Segment Open

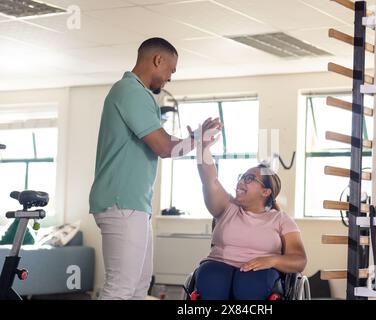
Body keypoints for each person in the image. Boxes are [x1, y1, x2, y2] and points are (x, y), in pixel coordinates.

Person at [88, 37, 220, 300]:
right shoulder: (131, 91)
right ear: (157, 60)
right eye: (170, 70)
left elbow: (164, 144)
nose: (169, 78)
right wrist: (197, 139)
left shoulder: (135, 93)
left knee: (139, 287)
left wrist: (196, 139)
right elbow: (163, 147)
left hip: (134, 205)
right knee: (120, 288)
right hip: (121, 202)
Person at [193, 130, 307, 300]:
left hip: (261, 271)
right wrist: (202, 147)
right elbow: (210, 180)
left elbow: (299, 260)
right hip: (218, 265)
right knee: (213, 283)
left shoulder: (281, 219)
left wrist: (272, 261)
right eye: (242, 177)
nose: (240, 182)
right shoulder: (227, 207)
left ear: (266, 191)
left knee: (249, 287)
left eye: (249, 179)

Segment Closed

Task description: An exact copy of the entries from the line containing "right knee: (120, 288)" through the last line is the expected answer.

Answer area:
right knee: (120, 288)
right hip: (121, 202)
Person at [193, 130, 307, 300]:
left hip: (261, 271)
right wrist: (202, 147)
right elbow: (210, 180)
left elbow: (299, 260)
right hip: (218, 265)
right knee: (213, 283)
left shoulder: (281, 219)
left wrist: (272, 261)
right eye: (242, 177)
nose: (240, 182)
right shoulder: (227, 207)
left ear: (266, 191)
left knee: (249, 287)
left eye: (249, 179)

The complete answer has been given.